Sinon, sauf rares exceptions qui seront signalées, le texte peut être lu par tous.
Ps: Ne vous inquiétez pas, fans de SG1, vos héros vont arriver.
Bonne lecture.
. . . . . . . . . . . . . Chapitre 1 : Brelan d'As
Caroline
Je regardais autour de moi, et, ne voyant personne, conclu à voix haute que j'avais rêvé. Ce qui n'était pas la première fois. J'avais toujours eu la sensation d'une présence autour de moi. Toujours, et ça depuis aussi loin que je me souvienne. J'avais remarqué qu'il se passait parfois des trucs bizarres autour de moi. Rien de bien extraordinaire, mais, par exemple je guérissais plus vite que la moyenne. Et il n'y a pas une semaine, j'avais failli casser le vase de tante Emma. Un peu exprès je l'avoue, ce truc était d'une mocheté… Mais il ne s'était pas cassé. Ce qui s'ajoutait à une longue liste de bizarreries, dont la plus importante était la disparition de mes notes de cours. Pas qu'elles me servaient à grand-chose, je retiens tout sans efforts. C'était juste pour faire plaisir à mes profs. Après trois jours de recherches intensives (je ne déteste rien de plus qu'un mystère irrésolu), je finis par retrouver mes notes… ou plutôt ce qu'il en restait. Quelqu'un les avait brûlées. Je posais la question à mon frère, ma sœur et mon père, mais personne ne put me fournir de réponse satisfaisante.
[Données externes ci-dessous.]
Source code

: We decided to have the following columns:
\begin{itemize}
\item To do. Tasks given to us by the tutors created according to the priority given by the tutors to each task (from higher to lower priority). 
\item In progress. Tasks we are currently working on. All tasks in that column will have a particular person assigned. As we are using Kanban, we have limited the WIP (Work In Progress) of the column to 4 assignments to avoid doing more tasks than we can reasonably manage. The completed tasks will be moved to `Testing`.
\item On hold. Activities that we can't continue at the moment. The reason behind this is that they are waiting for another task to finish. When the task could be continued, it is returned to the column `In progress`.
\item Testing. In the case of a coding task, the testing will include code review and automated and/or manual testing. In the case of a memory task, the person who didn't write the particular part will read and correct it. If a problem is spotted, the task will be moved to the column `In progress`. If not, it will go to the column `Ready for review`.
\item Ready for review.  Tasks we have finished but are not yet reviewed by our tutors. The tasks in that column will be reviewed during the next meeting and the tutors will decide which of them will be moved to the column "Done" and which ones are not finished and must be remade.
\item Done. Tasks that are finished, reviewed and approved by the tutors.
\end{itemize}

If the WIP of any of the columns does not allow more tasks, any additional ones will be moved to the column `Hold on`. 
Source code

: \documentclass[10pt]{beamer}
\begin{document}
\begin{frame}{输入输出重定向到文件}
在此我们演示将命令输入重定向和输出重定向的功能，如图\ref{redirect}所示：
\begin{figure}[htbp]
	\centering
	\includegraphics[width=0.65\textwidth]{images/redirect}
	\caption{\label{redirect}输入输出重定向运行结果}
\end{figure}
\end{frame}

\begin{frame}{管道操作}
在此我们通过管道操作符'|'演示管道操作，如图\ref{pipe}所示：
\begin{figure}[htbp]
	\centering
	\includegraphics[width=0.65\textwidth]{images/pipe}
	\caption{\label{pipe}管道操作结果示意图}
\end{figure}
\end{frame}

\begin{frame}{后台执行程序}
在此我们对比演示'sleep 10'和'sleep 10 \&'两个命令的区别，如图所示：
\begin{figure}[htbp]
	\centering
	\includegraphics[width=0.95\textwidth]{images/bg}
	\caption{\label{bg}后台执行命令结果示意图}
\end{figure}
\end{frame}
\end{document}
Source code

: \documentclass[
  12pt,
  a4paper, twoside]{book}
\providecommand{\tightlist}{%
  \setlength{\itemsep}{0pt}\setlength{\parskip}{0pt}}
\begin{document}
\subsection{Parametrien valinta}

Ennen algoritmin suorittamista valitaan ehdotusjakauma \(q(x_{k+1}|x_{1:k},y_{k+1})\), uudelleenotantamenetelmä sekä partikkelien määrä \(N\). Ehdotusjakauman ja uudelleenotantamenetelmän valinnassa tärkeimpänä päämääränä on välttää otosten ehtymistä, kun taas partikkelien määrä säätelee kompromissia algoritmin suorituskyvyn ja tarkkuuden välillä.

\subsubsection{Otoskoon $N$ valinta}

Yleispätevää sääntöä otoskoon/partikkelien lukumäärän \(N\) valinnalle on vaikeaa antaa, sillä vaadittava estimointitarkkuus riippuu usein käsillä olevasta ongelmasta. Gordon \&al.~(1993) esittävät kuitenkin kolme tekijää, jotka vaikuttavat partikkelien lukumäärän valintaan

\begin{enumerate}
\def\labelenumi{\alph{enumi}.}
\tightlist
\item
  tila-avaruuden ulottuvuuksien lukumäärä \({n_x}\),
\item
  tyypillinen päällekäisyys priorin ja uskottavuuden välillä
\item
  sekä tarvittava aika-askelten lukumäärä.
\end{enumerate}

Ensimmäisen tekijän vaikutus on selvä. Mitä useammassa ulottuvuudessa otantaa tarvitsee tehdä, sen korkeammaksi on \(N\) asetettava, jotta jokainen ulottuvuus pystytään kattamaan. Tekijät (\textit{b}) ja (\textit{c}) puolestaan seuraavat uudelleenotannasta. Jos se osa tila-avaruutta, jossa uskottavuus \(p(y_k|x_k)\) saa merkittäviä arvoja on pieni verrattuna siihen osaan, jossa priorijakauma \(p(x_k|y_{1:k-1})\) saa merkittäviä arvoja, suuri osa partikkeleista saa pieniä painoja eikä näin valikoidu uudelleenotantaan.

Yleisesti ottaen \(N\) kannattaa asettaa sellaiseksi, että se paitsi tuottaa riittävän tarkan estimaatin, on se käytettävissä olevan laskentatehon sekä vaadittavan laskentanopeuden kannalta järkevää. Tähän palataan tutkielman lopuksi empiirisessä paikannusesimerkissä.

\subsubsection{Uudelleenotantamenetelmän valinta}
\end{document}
J'ai fini par renoncer, mais cette énigme n'arrêtait pas de me tourmenter. Et il n'y a pas 5 minutes, j'aurais juré entendre une voix. Je conclus que j'avais rêvé. Et pourtant… Cette présence rassurante, qui ne m'avait jamais quittée, avait disparue. Je frissonnais, j'avais l'impression d'être seule, d'être… une sensation de mouillé sur la jambe me sortit de ce train de pensées abracadabrantes. Je baissais les yeux, et vis qu'il s'agissait de mon chien. Encore à mendier. De rage, je le repoussais assez brutalement. Je n'arrivais pas à supporter ce clébard, mais mon père ne voulait pas s'en débarrasser. Je repris ensuite ce que je faisais. Une fois la pâte prête, je m'attelais à la tache la plus difficile : demander de l'aide à mon frère. Je passais dans le salon, pour le voir s'acharner sur la console avec des jurons et des « prends ça ! » surexcités. Je soupirais. Il y avait des jours où je demandais si j'étais bien de la même famille que lui. Parfois, pour plaisanter, il me traitait d'extraterrestre, et moi je répliquais que j'avais dû être échangée à la naissance. J'avais toujours eu une drôle de sensation lorsque je disais ça. Mais je n'y avais jamais prêté attention.
–Marc.
Grognements.
–Marc.
–Grmmmbl.
–Marc ! Hurlais-je
–Quoi ? Me répondit-il sur le même ton.
–J'ai besoin de toi pour verser la pâte du gâteau dans le moule.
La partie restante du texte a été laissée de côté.